Дальними дорогами (СИ), стр. 109

«Это… ты?!» — едва расширившиеся зрачки рысьих глаз.

«А это — ты?» — едва заметная улыбка уголками губ.

«Я должен…»

«Потом. Не здесь».

«Хорошо».

Свободное место обнаружилось в правом ряду, почти в конце кабинета, у окна. Достаточно далеко от Гольдмана — не посмотришь, не коснешься нечаянно рукой. И слава богу!

Гольдман покосился на таинственно опустившую ресницы Милочку Орлову, которая усиленно изображала состояние легкой дремоты. «И на шелковые ресницы сны золотые навевать…» Актриса погорелого театра! Сара Бернар! Неужели знала про… Блохина? Да, пожалуй, знала! Не случайно в том судьбоносном разговоре промелькнул уволившийся Штанга! Ох, не случайно! Мерзкая интриганка! Серый кардинал школы номер двадцать семь!

Злиться получалось так себе. Если честно, совсем не получалось. Потому что сердце заполошно выстукивало: «Юрка! Юрка!» А, казалось бы, он предпринял все, чтобы забыть. Или хотя бы не вспоминать.

За весь тот год, что Юрка проживал в гольдмановской квартире, они ни разу не пересеклись — это условие поставил Блохин. Заявил решительно и твердо: «Ты звони, когда домой соберешься — я на время съеду». А на вполне резонный вопрос: «Куда съедешь?» — пожал плечами: «К родителям. Хоть на раскладушку — да пустят». Гольдману ужасно не хотелось, чтобы Юрка съезжал куда-то вот так — на раскладушку, но и вправду: ночевать в одной комнате, как прежде, у них бы уже не вышло. А что-то такое возобновлять представлялось крайне… нецелесообразным. Разбитую посуду не склеишь. А уж пить или есть из склеенной посуды — дрянная примета. По-настоящему отвратительная. Жизнь приучила Гольдмана быть пессимистом.

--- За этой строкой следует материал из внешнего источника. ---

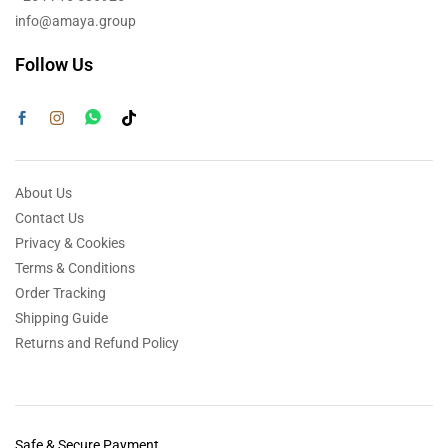
info@amaya.group
Follow Us
About Us
Contact Us
Privacy & Cookies
Terms & Conditions
Order Tracking
Shipping Guide
Returns and Refund Policy
Safe & Secure Payment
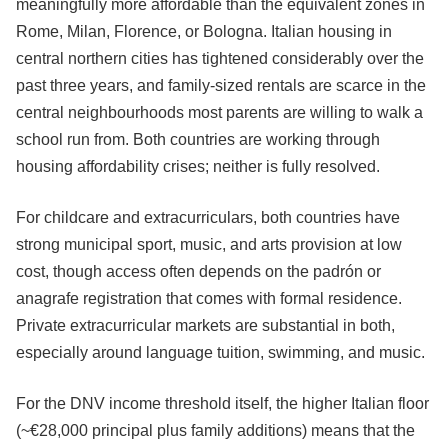
meaningfully more affordable than the equivalent zones in
Rome, Milan, Florence, or Bologna. Italian housing in
central northern cities has tightened considerably over the
past three years, and family-sized rentals are scarce in the
central neighbourhoods most parents are willing to walk a
school run from. Both countries are working through
housing affordability crises; neither is fully resolved.
For childcare and extracurriculars, both countries have
strong municipal sport, music, and arts provision at low
cost, though access often depends on the padrón or
anagrafe registration that comes with formal residence.
Private extracurricular markets are substantial in both,
especially around language tuition, swimming, and music.
For the DNV income threshold itself, the higher Italian floor
(~€28,000 principal plus family additions) means that the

Однако каждый раз, приезжая — пусть ненадолго — в родные пенаты, он надеялся встретить там Юрку. Просто обменяться нейтральным рукопожатием, парой ничего не значащих фраз: «Привет! Как дела? Как работа?» Не случилось. Кое-какую информацию он все же вытягивал по телефону: «Счета оплатил. Горячей воды неделю не было. Соседка приходила — просила соли, но, мне кажется, опять шпионила». — «Тетя Маша такая. Она может. Витек не прикапывался?» — «Пытался как-то денег занять. Я ему честно сказал, что ни хрена нет, как до зарплаты дожить — хрен знает». — «Поверил?» — «Еще бы! Я убедительный».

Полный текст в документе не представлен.